After that I wanted to be a film actress. At the same time I was falling in love just about every week. I was fat, I was short, I had skinny legs, I had large breasts and no waist and, to cap it all, my hair was curly and my face was covered in spots. In other words, completely the opposite from what I would have needed to be an actress and for my crushes to be reciprocated. It was also the age when I drank coffee with milk. I loved it! I read 'a lot, and everything' and drank coffee with milk. I studied 'hard, and got good marks' and drank coffee with milk. I listened to records - Elvis Presley more than the Beatles - and drank coffee with milk.

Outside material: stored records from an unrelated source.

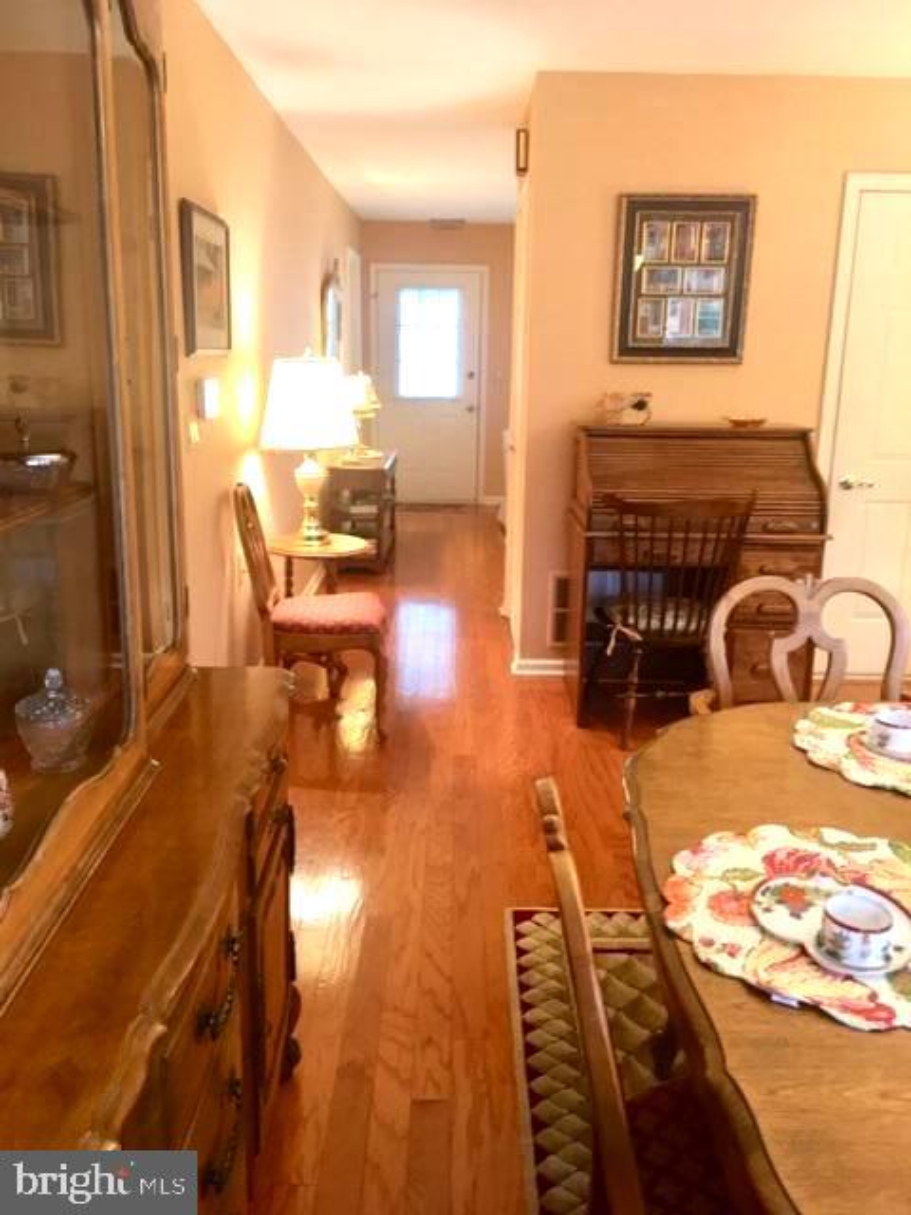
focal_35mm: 29
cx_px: 456
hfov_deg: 48.2
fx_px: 1018
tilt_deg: -13.8
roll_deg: -1.9
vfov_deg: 61.7
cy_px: 608
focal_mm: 4.15
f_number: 2.2
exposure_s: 1/30
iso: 125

And then we went to live in Palma. I wanted to be an air hostess. My mother still tells me that she used to be in tears, but they couldn't make me change my mind. 'You're so stubborn,' she used to say. You see, I thought of being an air hostess as a permanent adventure, but for my family it was a disgrace. 'All of those women are sluts, Marieta Antònia,' a friend of my father's said to me. But I didn't listen to them, I wanted to be like Doris Day in a film whose name I've forgotten, who saved a 'plane and all the passengers'. Meanwhile, I had written a story, I had a novel half finished, and then, at the age of twenty, I discovered my country and I saw that the language I spoke could do anything. And I started to write in Catalan.
But why was I writing? I have a few poems I wrote when I was eight years old, I have a story from when I was thirteen, my unfinished novel was from when I was eighteen - all in Spanish, and all very poor. What I'm trying to say is that the inclination - the vocation - goes back a long way. But, why? Was there, in those poems about a very bad and very beautiful lady, something of my fascination with mirrors? Was there, in the story about a pencil that I wrote at thirteen, any kind of reference to - for instance - the dodgem cars or Uncle Joan's serial story?
Since October 1970, when my first novel was published, I have never stopped writing. What is there in me, now, of that girl in boots with a doll in her arms whom I see in an old photograph? Everything? Nothing? What comes out, in my novels, in my articles, in my stories, in my scripts, of my unshakable resolve to be an air hostess...or of my running from the police in the time of Franco?
Writers say they write in order for people to love them more, or for posterity, or to exorcise their own personal demons, or to criticise a world they don't agree with, or to escape their own neuroses, etc., etc. I write for all of these reasons and because in writing I can be myself, because writing is my way of being, so as to die a little less the day I die. And, above all, because I like it. And also because it's the only thing I know how to do. I write& but who am I? What, for example, are my neuroses, my obsessions? What do I want to criticise and not criticise? What is there left in me of that young girl who was going to take the world by storm when she saw her first book published, or of that woman who had an embolism just over three years ago? The truth is that I'm really not sure. And that perhaps in a couple of months I'll think quite differently from the way I do now.
Everything influences you. Health or illness, the love of your whole life and the love of this very day, the outcome of the elections, a war in a far-away country. People change, we modify ourselves, we evolve. How can we define ourselves. The fact is that I'm not really interested in that. When all is said and done, there are certain things that remain, immobile, stable, incorruptible. For me, one of those things is literature. To a superlative degree, and irrespective of quality of quantity. Who am I and why do I write? I'm really not sure, and it doesn't really bother me. For me, writing is living, living is writing.